» Objectif de la tâche
Veuillez transcrire mot pour mot le passage de l'extrait sur l'activisme climatique qui commence à « L’AGU a réagi » et se termine à « d’éthique du laboratoire. ».

» Extrait du texte
====
L’activisme climatique a-t-il sa place dans les colloques et conférences scientifiques ? La question donne lieu à de vifs débats aux Etats-Unis après les sanctions dont ont fait l’objet les scientifiques du climat Peter Kalmus (Oak Ridge National Laboratory, un laboratoire du Department of Energy au Tennessee) et Rose Abramoff (NASA Jet Propulsion Laboratory, Californie) pour être montés sur scène et avoir déployé une banderole « Out of the lab and into the streets » au début d’une session plénière de l’assemblée annuelle de l’American Geophysical Union (AGU) à Chicago, Illinois, le 15 décembre 2022. L’AGU est la plus grande société savante mondiale dans le domaine des géosciences, et la conférence rassemblait au moins 10 000 participants de plus de 100 pays.
L’engagement militant de Peter Kalmus et Rose Abramoff (membres du mouvement Scientist Rebellion [1]) leur avait déjà valu une arrestation et une courte détention pour désobéissance civile en novembre 2022, pour s’être enchaînés à la grille de l’aéroport international Charlotte Douglas de Caroline du Nord en guise de protestation contre les émissions des jets privés.
L’AGU a réagi en les expulsant de la conférence sous escorte, en retirant du programme les résumés de leurs interventions scientifiques (abstracts), et en adressant des signalements de faute professionnelle à leurs employeurs – ce qui a valu ensuite à Rose Abramoff d’être licenciée en janvier 2023 pour utilisation abusive de ressources publiques à des fins personnelles dans le cadre d’une mission, et violation du code de conduite et d’éthique du laboratoire.
====
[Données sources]
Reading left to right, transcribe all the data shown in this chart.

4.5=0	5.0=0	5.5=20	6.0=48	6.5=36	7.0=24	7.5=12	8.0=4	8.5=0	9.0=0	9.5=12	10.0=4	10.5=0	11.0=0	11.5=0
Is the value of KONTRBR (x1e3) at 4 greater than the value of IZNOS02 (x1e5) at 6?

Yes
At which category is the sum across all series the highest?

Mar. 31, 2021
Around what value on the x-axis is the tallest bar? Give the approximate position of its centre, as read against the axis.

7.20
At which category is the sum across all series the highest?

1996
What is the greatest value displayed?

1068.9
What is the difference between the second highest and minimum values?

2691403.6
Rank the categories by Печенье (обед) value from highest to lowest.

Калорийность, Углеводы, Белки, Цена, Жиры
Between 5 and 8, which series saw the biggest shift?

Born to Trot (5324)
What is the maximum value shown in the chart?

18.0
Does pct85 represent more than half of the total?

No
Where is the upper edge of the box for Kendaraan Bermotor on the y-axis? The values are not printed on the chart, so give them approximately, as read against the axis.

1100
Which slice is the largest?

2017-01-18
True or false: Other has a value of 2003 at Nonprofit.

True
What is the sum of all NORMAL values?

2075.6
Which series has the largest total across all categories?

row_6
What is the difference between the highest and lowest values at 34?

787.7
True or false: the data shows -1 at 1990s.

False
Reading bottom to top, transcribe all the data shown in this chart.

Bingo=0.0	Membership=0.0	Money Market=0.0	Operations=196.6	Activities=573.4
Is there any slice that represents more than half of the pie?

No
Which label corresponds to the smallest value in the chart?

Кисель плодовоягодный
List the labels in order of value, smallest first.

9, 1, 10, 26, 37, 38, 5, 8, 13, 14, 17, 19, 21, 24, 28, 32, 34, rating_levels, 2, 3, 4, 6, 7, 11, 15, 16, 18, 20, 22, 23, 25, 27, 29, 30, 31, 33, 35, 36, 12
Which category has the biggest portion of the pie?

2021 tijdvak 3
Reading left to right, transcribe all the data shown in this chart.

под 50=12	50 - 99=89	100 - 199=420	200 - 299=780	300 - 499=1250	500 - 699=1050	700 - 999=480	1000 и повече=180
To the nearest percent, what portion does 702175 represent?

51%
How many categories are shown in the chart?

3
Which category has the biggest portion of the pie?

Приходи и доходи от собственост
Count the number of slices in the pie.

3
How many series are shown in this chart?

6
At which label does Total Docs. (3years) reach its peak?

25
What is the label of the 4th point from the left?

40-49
====
» Réponse finale
L’AGU a réagi en les expulsant de la conférence sous escorte, en retirant du programme les résumés de leurs interventions scientifiques (abstracts), et en adressant des signalements de faute professionnelle à leurs employeurs – ce qui a valu ensuite à Rose Abramoff d’être licenciée en janvier 2023 pour utilisation abusive de ressources publiques à des fins personnelles dans le cadre d’une mission, et violation du code de conduite et d’éthique du laboratoire.